→ **Fragmento del documento**
++++
Como arsenal o armero de caza y pesca, el método científico está provisto de trampas, fabrica trampas y hace trampas. Quien mejor ha estudiado esto ha sido el epistemólogo Paul Feyerabend. Y más importante: toda ciencia supone una metafísica básica. La suposición de que en la naturaleza hay orden, necesidad y causalidad (¡ya es suponer!) no dejan de ser hipótesis incontrastables, porque de la totalidad de la experiencia ¡no tenemos experiencia! Esta metafísica de la ciencia moderna tiene sesgos galileanos (Dios matemático, mundo cifrado), cartesianos (claridad y distinción, criterios lógicos), newtonianos (espacio y tiempo, sensorios divinos), einstenianos (Dios no juega a los dados), o estifenhawkingnianos (el principio antrópico, tan protagórico). Empezando, claro, por la creencia fundacional, filosófica: hay una verdad a descubrir, lo cual, para alguien que tenga una idea suficientemente abstracta de Verdad (Gandhi, por ejemplo) es ya una apuesta a favor de la existencia de Dios (la Verdad, según San Agustín). Gandhi dijo que la única diferencia entre la fe de los científicos y su fe religiosa era el orden –o jerarquía- de los elementos de la ecuación. Él dice: “Dios es la verdad”; y los científicos dicen: "la Verdad es dios”.

Hace tiempo que sabemos que los fenómenos naturales únicamente son probabilísticamente predecibles. Igual que la física mecánica ha dejado su lugar a la biotecnología como ciencia estrella, el determinismo ha cedido ante el descubrimiento de fenómenos que parecen poner en duda la secuencia causa -> efecto. Hace tiempo que Hume puso en su sitio a la presuntuosa "Causalidad Necesaria", dejándola en "contingente". La explicación causal no es más que una creencia inferida de una costumbre. Y la física cuántica parece haber descubierto causalidades tan azarosas que más bien parecen casualidades.


Por supuesto, también la libertad, base de las humanidades, es un supuesto metafísico, un a priori de la eticidad, como dijo Kant. Hoy deberíamos de estar más bien por la consiliencia, por la reintegración de las dos culturas, la científica y la humanística, en la cual no puede faltar la razón poética y el pensar y sentir religioso, si queremos un ser humano completo y no deforme; y un pensar y sentir religioso que respete y armonice con el saber probado, o sea, con los saberes científicos.
++++
→ **Consigna 1**
Según el fragmento sobre la metafísica de la ciencia, ¿qué epistemólogo es quien mejor ha estudiado las trampas del método científico?
→ **Consigna 2**
Reproduce el fragmento sobre la metafísica de la ciencia desde "Hace tiempo que sabemos" hasta "bien parecen casualidades.", ambos incluidos.
++++
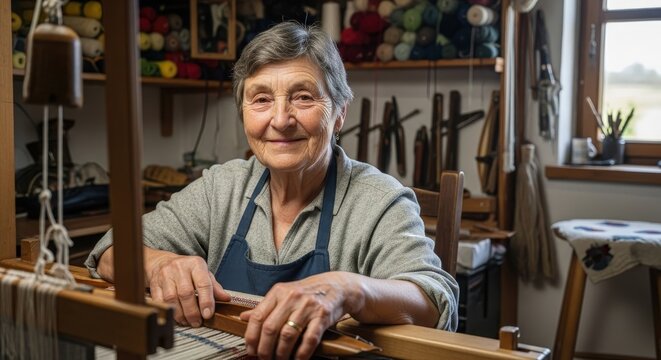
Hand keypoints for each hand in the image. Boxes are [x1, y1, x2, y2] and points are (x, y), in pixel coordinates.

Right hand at [146, 249, 230, 325]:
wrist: (163, 262)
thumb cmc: (187, 270)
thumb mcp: (204, 273)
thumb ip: (214, 287)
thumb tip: (226, 299)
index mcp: (196, 264)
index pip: (203, 283)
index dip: (206, 301)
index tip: (208, 314)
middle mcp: (179, 268)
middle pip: (186, 293)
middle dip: (193, 312)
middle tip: (197, 322)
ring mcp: (165, 275)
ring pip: (172, 299)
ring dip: (180, 314)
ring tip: (187, 322)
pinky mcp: (154, 284)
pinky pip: (160, 301)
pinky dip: (168, 312)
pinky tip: (175, 318)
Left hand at [239, 272, 362, 359]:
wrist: (336, 286)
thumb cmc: (307, 293)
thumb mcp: (284, 294)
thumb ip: (264, 307)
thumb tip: (243, 318)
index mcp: (278, 292)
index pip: (258, 317)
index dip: (252, 337)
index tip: (251, 350)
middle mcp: (292, 297)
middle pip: (271, 328)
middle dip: (265, 349)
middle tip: (264, 359)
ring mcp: (308, 306)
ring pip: (288, 335)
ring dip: (281, 354)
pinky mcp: (322, 316)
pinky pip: (309, 339)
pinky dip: (301, 353)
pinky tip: (297, 359)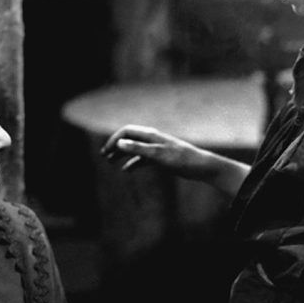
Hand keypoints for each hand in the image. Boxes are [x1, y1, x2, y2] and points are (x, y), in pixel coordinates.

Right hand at [101, 124, 250, 195]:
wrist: (200, 167)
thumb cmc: (181, 159)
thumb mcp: (158, 154)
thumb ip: (139, 149)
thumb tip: (120, 143)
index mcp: (150, 135)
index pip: (127, 132)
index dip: (115, 139)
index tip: (106, 151)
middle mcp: (151, 140)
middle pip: (129, 139)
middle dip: (115, 146)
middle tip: (104, 156)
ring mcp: (155, 149)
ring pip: (134, 149)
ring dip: (122, 154)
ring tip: (111, 162)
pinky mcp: (160, 159)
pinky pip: (142, 159)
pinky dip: (132, 163)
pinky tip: (126, 170)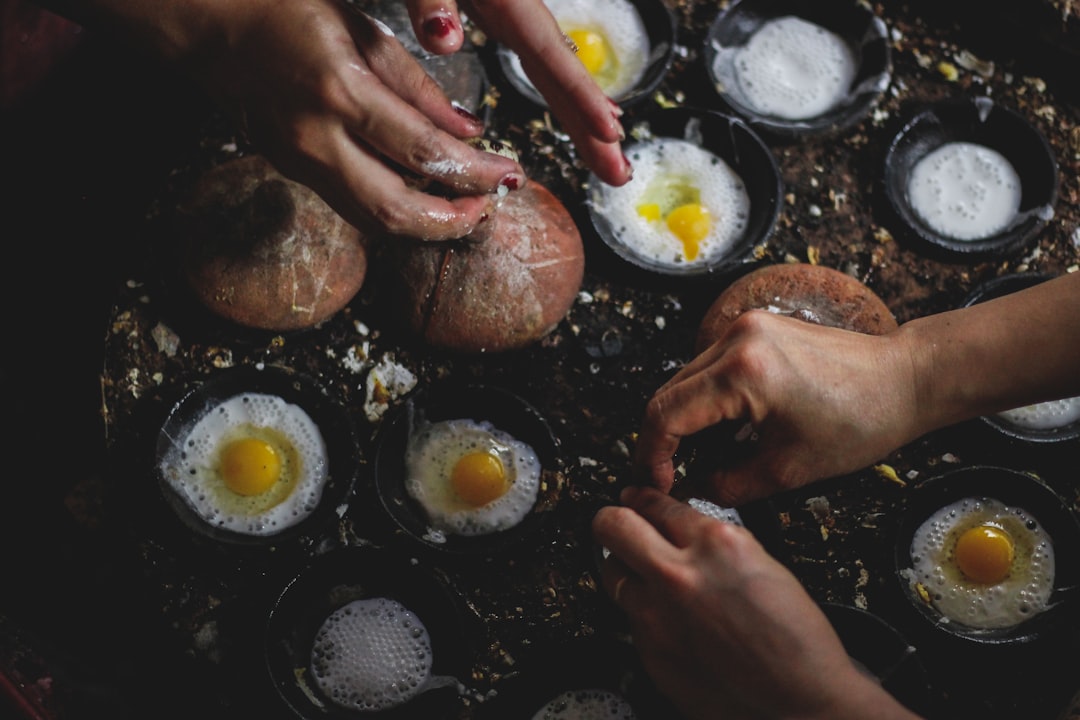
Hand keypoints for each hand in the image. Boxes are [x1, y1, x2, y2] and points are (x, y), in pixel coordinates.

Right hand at [182, 0, 531, 240]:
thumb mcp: (363, 31)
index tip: (510, 175)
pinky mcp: (293, 172)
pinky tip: (422, 193)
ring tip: (465, 207)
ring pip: (374, 223)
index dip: (475, 173)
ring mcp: (299, 163)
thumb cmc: (287, 12)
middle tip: (490, 207)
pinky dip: (395, 210)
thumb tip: (469, 132)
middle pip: (397, 213)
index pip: (424, 153)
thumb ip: (419, 88)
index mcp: (339, 91)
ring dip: (427, 225)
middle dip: (454, 221)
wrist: (211, 26)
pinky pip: (353, 206)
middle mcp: (316, 139)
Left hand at [444, 0, 630, 185]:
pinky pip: (543, 64)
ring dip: (584, 118)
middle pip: (563, 73)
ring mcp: (512, 11)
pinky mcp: (501, 11)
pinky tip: (576, 112)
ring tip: (609, 156)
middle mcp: (517, 7)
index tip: (610, 132)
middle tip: (619, 174)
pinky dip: (565, 94)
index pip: (549, 54)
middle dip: (593, 127)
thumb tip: (445, 39)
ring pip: (556, 72)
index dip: (580, 95)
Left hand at [592, 486, 921, 719]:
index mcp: (716, 545)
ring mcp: (658, 617)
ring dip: (625, 569)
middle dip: (612, 519)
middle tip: (615, 522)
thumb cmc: (794, 639)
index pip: (657, 503)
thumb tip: (680, 527)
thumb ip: (713, 542)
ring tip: (643, 574)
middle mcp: (679, 575)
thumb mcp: (761, 564)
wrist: (799, 703)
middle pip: (613, 526)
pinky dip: (645, 615)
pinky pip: (631, 620)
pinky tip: (671, 621)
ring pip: (612, 574)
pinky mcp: (650, 653)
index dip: (643, 498)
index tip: (634, 498)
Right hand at [633, 310, 920, 505]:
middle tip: (667, 476)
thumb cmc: (861, 422)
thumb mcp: (788, 470)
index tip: (656, 483)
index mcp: (743, 372)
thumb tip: (692, 490)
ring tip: (695, 458)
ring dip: (681, 419)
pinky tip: (719, 429)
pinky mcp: (754, 327)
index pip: (666, 414)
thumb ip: (728, 484)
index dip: (652, 456)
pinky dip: (703, 399)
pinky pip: (708, 366)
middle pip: (667, 392)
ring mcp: (744, 327)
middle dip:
++++
→ **Solución del ejercicio 1**
Paul Feyerabend.

→ **Solución del ejercicio 2**
Hace tiempo que sabemos que los fenómenos naturales únicamente son probabilísticamente predecibles. Igual que la física mecánica ha dejado su lugar a la biotecnología como ciencia estrella, el determinismo ha cedido ante el descubrimiento de fenómenos que parecen poner en duda la secuencia causa -> efecto. Hace tiempo que Hume puso en su sitio a la presuntuosa "Causalidad Necesaria", dejándola en "contingente". La explicación causal no es más que una creencia inferida de una costumbre. Y la física cuántica parece haber descubierto causalidades tan azarosas que más bien parecen casualidades.